Ulenberg Szymon, Belka Mariusz, Król Marek, Herold Franciszek, Hewelt-Belka Weronika, Kot-Wasik Agata, Bączek Tomasz
Department of Pharmaceutical Chemistry, Faculty of Pharmacy, Medical University of Gdańsk, Gdańsk, Poland.
Department of Drug Technology and Pharmaceutical Biotechnology, Medical University of Warsaw, Warsaw, Poland.
PLoS One. 2015 Mar 31;10(3):e0122772. doi: 10.1371/journal.pone.0122772. eCollection 2015.

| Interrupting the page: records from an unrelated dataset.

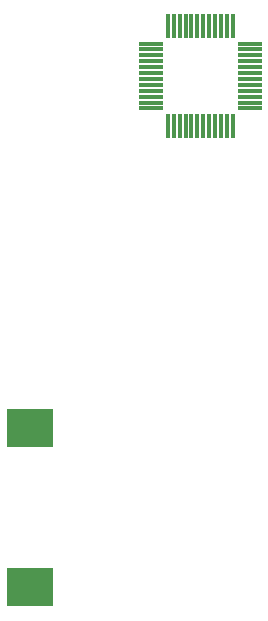
<source format=gts>
G04*
G04 #@! TF.GenerationSoftware,Altium Limited,Altium Designer,25.0.2 (28)*
G04*
G04 Layer_Color=8388736*
%FSLAX44Y44*%
%MOMM*%
G71*
G04*
G04 #@! TF.SameCoordinates,97E3B359-2EC6-4E4D-9D72-6E8A3178B65A*
G04*
G04*
G04 #@! TF.FilePolarity,Negative*
G04*
G01*
G75*
%ADD22R,4.0000X3.3000*%
%ADD32R,0.4000X2.0000*%
%ADD33R,2.0000X0.4000*%
D22*
X212330Y160082D02*
D03*
Y26082D02*
D03*
D32*
X384052Y500501D02*
D03*
X349052D02*
D03*
X374052D02*
D03*
X359052D02*
D03*
X344052D02*
D03*
X354052D02*
D03*
X369052D02*
D03*
X379052D02*
D03*
X339052D02*
D03*
X364052D02*
D03*
X339052Y416501D02*
D03*
X354052D02*
D03*
X349052D02*
D03*
X359052D02*
D03*
X374052D02*
D03*
X379052D02*
D03*
X369052D02*
D03*
X364052D02*
D03*
X384052D02*
D03*
X344052D02*
D03*
X334052Y500501D02*
D03*
X329052D02*
D03*
X334052Y416501D02*
D03*
X329052D02*
D03*
D33*
X398551Y486001D02*
D03*
Y446001D02*
D03*
Y476001D02*
D03*
Y481001D02*
D03*
Y466001D02*
D03*
Y456001D02*
D03*
Y461001D02*
D03*
Y471001D02*
D03*
Y441001D02*
D03*
Y436001D02*
D03*
X314552Y441001D02*
D03*
Y446001D02*
D03*
Y481001D02*
D03*
Y471001D02*
D03*
Y461001D02*
D03*
Y436001D02*
D03*
Y431001D02*
D03*
Y486001D02*
D03*
Y466001D02*
D03*
Y451001D02*
D03*
Y456001D02*
D03*
Y476001D02*
D03*
X398551Y451001D02*
D03*
Y431001D02*
D03*
M02*

</source>
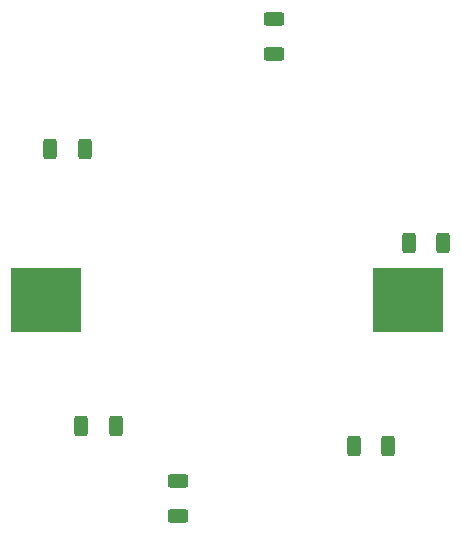
<source format=gbr>
%TF.GenerationSoftware,KiCad,Pcbnew,9.0.4*%
%TF.CreationDate,2025-10-13T15:08:01-05:00*%
%TF.ProjectId,tplane2025,74706c61-6e65-4323-9032-352e6b696361,rev?*%
%TF.SameCoordinates,Original*%
%TF.FileFunction,Paste,Bot*%
%TF.FilePolarity,Positive*%
%FSLAX46Y46*%
G04 Gerber Fmt 4.6, Leading zero omitted, Abs format (unit mm)*
G04 Created by KiCad (PCBNEW 9.0.4) date 2025-10-13 15:08:01*
%MOMM*%
%LPD*%
G01*
G04 APERTURE LIST*
G04 Aperture macros list*
%AMRoundRect*
0 Rectangle with rounded corners*
0 $1 Rounding radius*
0 $2 $3 $4 $5 $6 $7 $8 $9 X,Y pos of 4 corners*
0 Add a 4 corners polygon primitive as box body*
4,1,4,$2,$3,$4,$5,$6,$7,$8,$9,$2,$3,0*
0 Add four circle primitives for the rounded corners*
1,1,$1+$1,$2,$3*
1,1,$1+$1,$4,$5*
1,1,$1+$1,$6,$7*
1,1,$1+$1,$8,$9*
0 Add four rect primitives between the rounded corners*
20,1,$1+$1,$2,$3,$4,$5,0*
20,1,$1+$1,$4,$5,$6,$7,0*
20,1,$1+$1,$6,$7,$8,$9,0*
20,1,$1+$1,$8,$9,$2,$3,0*%
G04 Aperture macros list end*
%ADD10R,6.000000X5.500000*%
%ADD11RoundRect,0.250000X0.312500X0.625000X-0.312500X0.625000X-0.312500X-0.625000X0.312500X-0.625000X0*%
%ADD12RoundRect,0.250000X-0.312500X-0.625000X0.312500X-0.625000X0.312500X0.625000X-0.312500X0.625000X0*%
%ADD13RoundRect,0.250000X-0.625000X0.312500X-0.625000X-0.312500X0.625000X-0.312500X0.625000X0.312500X0*%
%ADD14RoundRect,0.250000X0.625000X-0.312500X0.625000X0.312500X-0.625000X0.312500X-0.625000X-0.312500X0*%
G04 APERTURE END LIST*
D10*
%TO.C,BT1*%
X162790000Y-79420000D03*
X132190000Y-79420000D03*
%TD*%
D11*
%TO.C,R18*%
X138072500Y-90060000D03*
X135147500Y-90060000D03*
%TD*%
%TO.C,R5*%
X135450000Y-66670000D03*
X132525000Y-66670000D03*
%TD*%
D12*
%TO.C,R3*%
X158200000Y-91750000D03*
X161125000Y-91750000D03*
%TD*%
%TO.C,R1*%
X162850000Y-74570000D03*
X165775000Y-74570000D03*
%TD*%
D13*
%TO.C,R2*%
X143360000Y-94760000D03*
X143360000Y-97685000D03*
%TD*%
D14*
%TO.C,R4*%
X151460000Y-58570000D03*
X151460000Y-55645000D03*
%TD*%
M02*

</source>
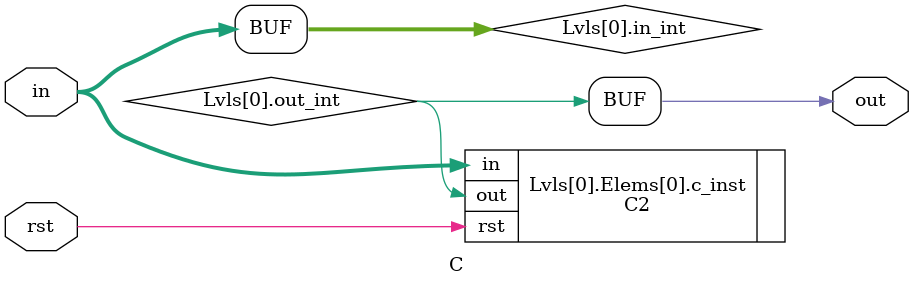
<source format=v>
`timescale 1ns / 1ps

module C#(
	parameter          				IN_NUM = 2
)
(
//---------CTRL-----------------------
	input							rst,
//---------IN-------------------------
	input	[IN_NUM-1 : 0]			in,
//---------OUT------------------------
	output							out
//------------------------------------
);

function [31:0] log2;
	input [31:0] value;
	integer i;
	reg [31:0] j;
	begin
		j = value - 1;
		log2 = 0;
		for (i = 0; i < 31; i = i + 1)
		begin
			if (j[i])
			begin
				log2 = i + 1;
			end
		end
	end
endfunction

function [31:0] parity;
	input [31:0] value;
	input [31:0] len;
	integer idx;
	integer sum;
	begin
		parity = 0;
		sum = 0;
		for (idx = 0; idx < len; idx = idx + 1)
		begin
            sum = sum + value[idx];
		end
		parity = sum[0];
	end
endfunction


localparam NUM_OF_LEVELS = log2(IN_NUM);
localparam ELEM_W = 2;

genvar elem,lvl;



generate for (lvl = 0; lvl < NUM_OF_LEVELS; lvl = lvl + 1) 
begin: Lvls

    localparam in_size = (lvl == 0) ? IN_NUM : (IN_NUM >> lvl) + parity(IN_NUM,lvl);
	
	localparam out_size = ((in_size / 2) + in_size[0]);

	wire [in_size-1:0] in_int;
    wire [out_size-1:0] out_int;
	
	if (lvl == 0) 
	begin
		assign in_int = in;
	end
	else
	begin
		assign in_int = Lvls[lvl-1].out_int;
	end
	
	
    for (elem = 0; elem < in_size / 2; elem = elem + 1) 
    begin: Elems

		// for the first level connect inputs to the module
		C2 c_inst
		(
			.rst(rst),
			.in(in_int[elem * ELEM_W +: ELEM_W]),
			.out(out_int[elem])
		);
		
		if (in_size[0]) // Unalligned input
		begin
			assign out_int[out_size-1] = in_int[in_size-1];
		end
	end
end
endgenerate

assign out = Lvls[NUM_OF_LEVELS-1].out_int[0];






endmodule
</source>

Other than efficacy of interaction with the molecular target, metabolic stability is the primary factor responsible for the failure or success of a compound in the drug development pipeline. The ideal drug candidate should be stable enough to reach its therapeutic site of action. Despite many recent excellent achievements in the field of computational methods supporting drug metabolism studies, a well-recognized procedure to model and predict metabolic stability quantitatively is still lacking. This study proposes a workflow for developing quantitative metabolic stability-structure relationships, taking a set of 30 arylpiperazine derivatives as an example. The metabolic stability of the compounds was assessed in in vitro incubations in the presence of human liver microsomes and NADPH and subsequently quantified by liquid chromatography-mass spectrometry (LC-MS). Density functional theory (DFT) calculations were used to obtain 30 models of the molecules, and Dragon software served as a source of structure-based molecular descriptors. For modeling structure-metabolic stability relationships, Support Vector Machines (SVM), a non-linear machine learning technique, were found to be more effective than a regression technique, based on the validation parameters obtained. Moreover, for the first time, general sites of metabolism for arylpiperazines bearing the 4-aryl-2H-pyrido[1,2-c]pyrimidine-1,3-dione system were defined by analysis of Q-TOF-MS/MS spectra. The results indicated that the application of one of the most advanced chemometric techniques combined with a simple and quick in vitro procedure and LC-MS analysis provides a novel and valuable tool for predicting metabolic half-life values. Given the reduced time and simplicity of analysis, together with the accuracy of the predictions obtained, this is a valid approach for predicting metabolic stability using structural data. The approach presented provides a novel, comprehensive and reliable tool for investigating metabolic stability, factors that affect it, and the proposed structures of metabolites at the same time. The performance of the DFT-SVM-based approach provides an opportunity to implement it in a standard drug development pipeline.
除了与分子靶点相互作用的功效外,代谢稳定性是决定化合物在药物研发流程中成败的主要因素。理想的候选药物应具有足够的稳定性,以抵达其治疗作用位点。尽管近年来在支持药物代谢研究的计算方法领域取得了许多卓越成就,但仍缺乏一种公认的定量建模和预测代谢稳定性的程序。本研究以一组30种芳基哌嗪衍生物为例,提出了一种用于建立定量代谢稳定性-结构关系的工作流程。在人肝微粒体和NADPH存在的情况下,通过体外孵育评估化合物的代谢稳定性,随后通过液相色谱-质谱联用(LC-MS)进行定量。采用密度泛函理论(DFT)计算获得分子的30种模型,Dragon软件作为基于结构的分子描述符的来源。基于获得的验证参数,发现支持向量机(SVM)这种非线性机器学习技术在构建结构-代谢稳定性关系模型方面比回归技术更有效。此外,通过对Q-TOF-MS/MS谱图的分析,首次确定了带有4-芳基-2H-吡啶并[1,2-c]嘧啶-1,3-二酮系统的芳基哌嗪的一般代谢位点。结果表明,将最先进的化学计量技术之一与简单快速的体外程序及LC-MS分析相结合,为预测代谢半衰期值提供了一种新颖且有价值的工具。鉴于分析时间的减少和简便性,以及所获得预测的准确性,这是一种利用结构数据预测代谢稳定性的有效方法。所提出的方法为同时研究代谢稳定性、影响代谢稳定性的因素以及代谢物的推测结构提供了一种新颖、全面且可靠的工具。基于DFT-SVM的方法的性能为在标准药物研发流程中实施该方法提供了机会。